There’s a growing number of school districts focusing on creating positive school environments as a means of promoting student achievement. Each day, educators realize that deterring bad behaviors with a strict penal code is a much harder, less effective means to bring about student success.
Unfortunately, there are several hurdles in the way of educators who are implementing programs to instill a positive school environment.
The first challenge facing schools in creating positive school culture is the volume of evaluations and blanket policies.
Schools — inundated with procedures, requirements, and federally mandated tests — have little time left after the paperwork is done to work on changing school culture.
According to Sean Slade, educational policies take up so many school resources that school leaders are hard pressed to do any more than simply “add on” a strategy to promote a positive school climate rather than make it the priority:
“Policy is still condemning the promotion of school climate to an add-on or a nice to-do, something to concern oneself with once the evaluations are in. Yet for those who understand the power of climate and the culture of learning that can be established in a school, this is a misinformed decision.”
When significant amounts of funding goes toward evaluations and other government initiatives, it makes it difficult to make the investment in non-obligatory positive behavior programs. Many districts realize the importance of programs such as PBIS or RTI but are forced to use their money elsewhere to comply with different (albeit well-intentioned) policies.
This creates a sad state of affairs, because there’s no policy, program, or strategy that can compare to the unique results achieved from promoting a positive school culture.
The second challenge educators face is the fragmented nature of the still-evolving “alternative discipline” space.
The many programs, methods, and frameworks designed to improve student behavior and school climate in the educational world today can be confusing, to say the least. The list of abbreviations is lengthy — PBIS, RTI, RJ, to name a few — and the complexity and variety of these programs can be daunting.

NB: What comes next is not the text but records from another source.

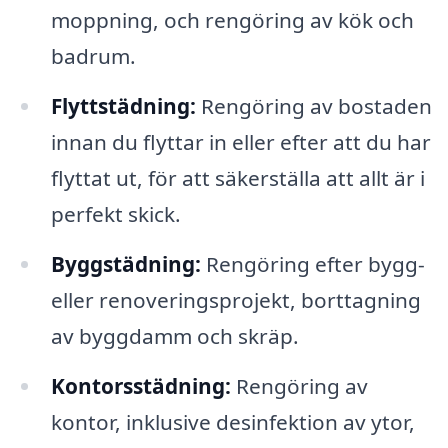
moppning, och rengöring av kök och
badrum.
Flyttstädning:
Rengöring av bostaden
innan du flyttar in eller efter att du har
flyttat ut, för att säkerställa att allt är i
perfekt skick.
Byggstädning:
Rengöring efter bygg-
eller renoveringsprojekt, borttagning
av byggdamm och skräp.
Kontorsstädning:
Rengöring av
kontor, inklusive desinfektion av ytor,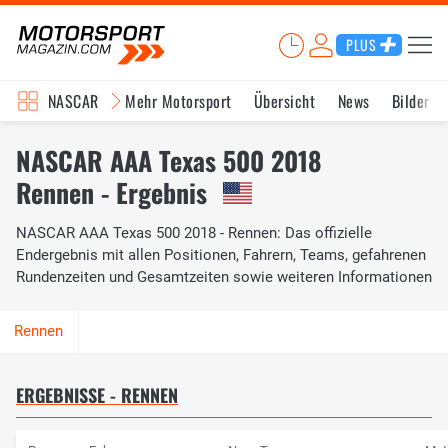
PLUS
NASCAR
Mehr Motorsport
Übersicht
News
Bilder
NASCAR AAA Texas 500 2018
Rennen - Ergebnis
NASCAR AAA Texas 500 2018 - Rennen: Das offizielle
Endergebnis mit allen Positionen, Fahrern, Teams, gefahrenen
Rundenzeiten und Gesamtzeiten sowie weiteren Informationen
ERGEBNISSE - RENNEN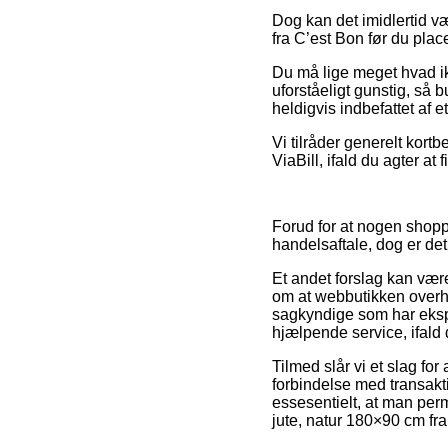
Dog kan det imidlertid væ
fra C’est Bon før du plac
Du må lige meget hvad ikk
uforståeligt gunstig, så
heldigvis indbefattet af 
Vi tilråder generelt kort
ViaBill, ifald du agter at 
Forud for at nogen shop
handelsaftale, dog er det
Et andet forslag kan være
om at webbutikken overh
sagkyndige som har eksp
hjælpende service, ifald
Tilmed slår vi et slag fo
forbindelse med transakti
essesentielt, at man per
jute, natur 180×90 cm fr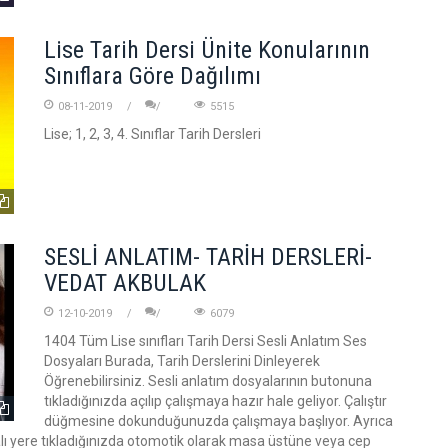
Lise Tarih Dersi Ünite Konularının
Sınıflara Göre Dağılımı
08-11-2019
5515
Lise; 1, 2, 3, 4. Sınıflar Tarih Dersleri
SESLİ ANLATIM- TARİH DERSLERİ-
VEDAT AKBULAK
12-10-2019
6079
1404 Tüm Lise sınıfları Tarih Dersi Sesli Anlatım Ses
Dosyaları Burada, Tarih Derslerini Dinleyerek
Öğrenebilirsiniz. Sesli anlatım dosyalarının butonuna
tıkladığınızda açılıp çalışmaya hazır hale geliyor. Çalıştır
düğmesine dokunduğunuzda çalışmaya başlıyor. Ayrıca
talı yere tıkladığınızda otomotik olarak masa üstüne veya cep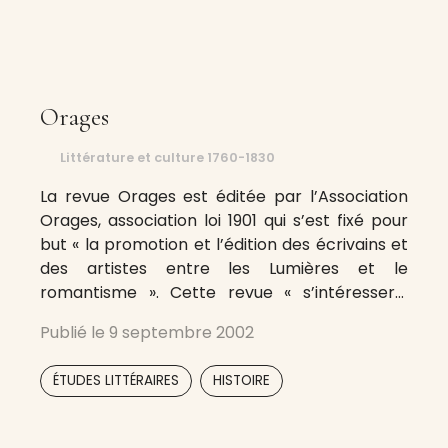
Orages
Littérature et culture 1760-1830
La revue Orages est éditée par l’Association
Orages, association loi 1901 qui s’est fixé pour
but « la promotion et l’édition des écrivains et
des artistes entre les Lumières et le
romantisme ». Cette revue « s’intéressera,
sans préjugé idéologique ou méthodologique, à
Publié le
9 septembre 2002
la période s’étendant de 1760 à 1830 environ,
c’est-à-dire à la charnière
,
ÉTUDES LITTÉRAIRES
HISTOIRE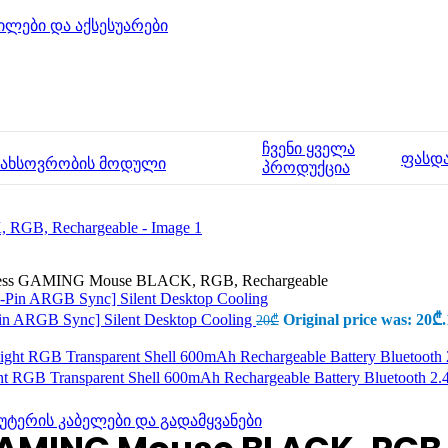
ილები და აქსესუარები
ჩვენი ყველა
ფასდ
მახსოვრობის მოდული
პროდუქცია
ss GAMING Mouse BLACK, RGB, Rechargeable
in ARGB Sync] Silent Desktop Cooling
Original price was: 20₾.
20
₾
 RGB Transparent Shell 600mAh Rechargeable Battery Bluetooth 2
უტერის კაბელები და გადამყვანები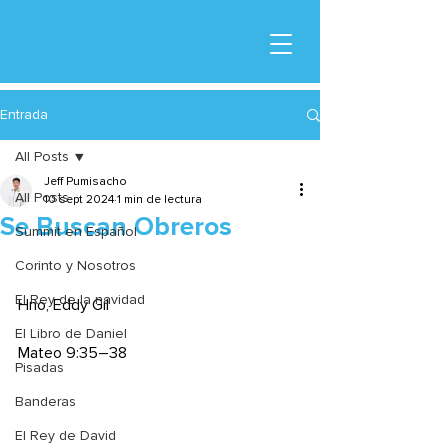
Entrada
All Posts
Jeff Pumisacho
All Posts
10 sept 2024
1 min de lectura
Se Buscan Obreros
Summit en Español
Corinto y Nosotros
El Rey de la navidad
Hno, Eddy Gil
El Libro de Daniel
Mateo 9:35–38
Pisadas
Banderas
El Rey de David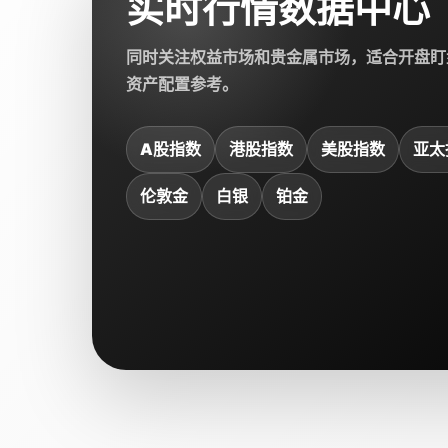
实时行情数据中心
同时关注权益市场和贵金属市场，适合开盘盯
资产配置参考。
A股指数
港股指数
美股指数
亚太
伦敦金
白银
铂金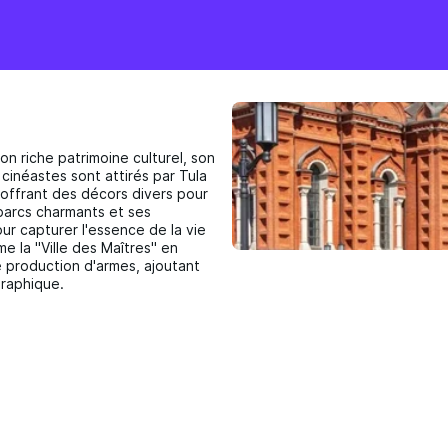
on riche patrimoine culturel, son
 cinéastes sont attirés par Tula
 offrant des décors divers pour
 parcs charmants et ses
r capturer l'essence de la vie
e la "Ville des Maîtres" en
e production d'armes, ajoutant
graphique.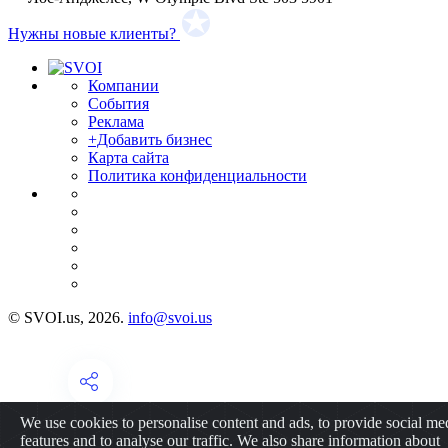
Нужны новые клиенты?
Компании
События
Реклама
+Добавить бизнес
Карта сайта
Политика конфиденциальности
© SVOI.us, 2026.
info@svoi.us
We use cookies to personalise content and ads, to provide social me
features and to analyse our traffic. We also share information about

Schools may already be saddled with obligatory programs and would therefore find it beyond feasibility to try out new culture-shifting programs without being mandated to do so.
Another danger presents itself in the temporal nature of the discipline space. Some school districts view these behavior-redirection programs as fleeting and may not embrace them as core values in their approach to disciplinary policies.
Sean Slade says, “Too many educators view these as separate entities, or at worst individual programs, to be implemented and run for a set period of time. Yet each of these approaches seek to reengage the student in learning and reset the culture of the school.”
Educators seeking to move away from traditional disciplinary methods to more positive ones are going to experience a paradigm shift.
If these reinforcement-based programs are not fully understood and embraced from the outset, they are more likely to fail. The recommendations suggest that schools shouldn’t pick-and-choose programs ad hoc.
They must first adopt the behavioral management philosophy behind the strategy to achieve long-lasting success.